The components marked with '(pool)' can have multiple instances running. Instances can be added or removed from the system when scaling up or down.
The API and cache database can be placed on any geographic location. They do not need to be near the main location.
✔️ Each component requires an environment running ubuntu 16 or higher.
✔️ A component needs at least 16GB RAM, 32GB hard disk and 8 CPU’s
✔️ We recommend to run components on their own (virtual server) for optimal performance, but this is not required and can also be done in a later stage.
✔️ When launching with more than one API component in the pool a load balancer is required.
✔️ The main database and the temporary file receiver must be hosted on the same physical location. (geographically close)
✔️ Communication directly (bypassing ED) with the passive S3 bucket is allowed in read only mode. When you write to the S3 bucket as well, there is no way to guarantee the working of ED. We highly recommend not to do this and to disable this functionality. Files should always be added to your S3 bucket via ED.
An ED consultant will be dedicated to your launch, so these steps will not have to be taken by the client alone.
🔘 Download the ED docker image
🔘 Run the docker image
🔘 Edit the configuration file (inside the docker image) to match your needs and connect your file storage
🔘 Run the setup file (inside the docker image)

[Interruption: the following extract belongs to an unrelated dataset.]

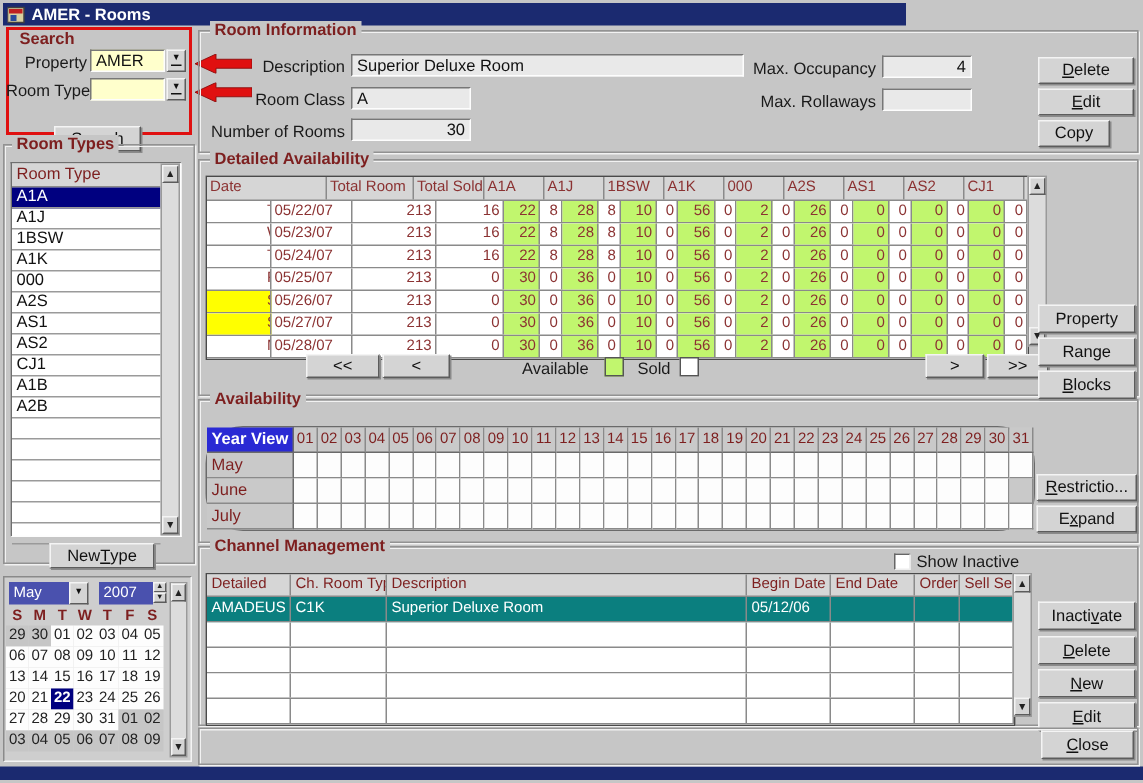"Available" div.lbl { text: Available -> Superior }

The component will now be launched on the server.
It is important to launch the central database and file system components first, as they are prerequisites for a few other components.
Your Ellipsis Drive instance takes care of all internal features, some general cloud infrastructure features are however inherited from the cloud you are in. These features you will need to configure outside of your Ellipsis Drive instance and configure in your cloud. These things include
- backups. You are recommended to backup your passive storage component as well as the active raster and vector components. Since the acitve storage can be restored from the passive storage the passive storage backup is the only true requirement.
- Cloud armour. To protect yourself against DDOS attacks we reccomend to use some form of cloud armour from your cloud provider.
- Load balancing. If your Ellipsis Drive instance is multi region you will need a load balancer from you cloud provider in order to redirect users to the location nearest to them.
- Auto scaling. If you wish to add additional nodes dynamically based on usage you will need to create scripts for this. Ellipsis Drive will switch resources allocated to it on and off based on need. But it will not create new resources.
Are there any features in the public ED version that will not be available in the private instance?
No, your private ED instance will be a copy of the public one. However, you can configure it with alternative security settings (see the list above). Changing these settings can mean that some functionality may disappear. For example, if you do not wish to facilitate link sharing due to security concerns, some link sharing functionality will not be available.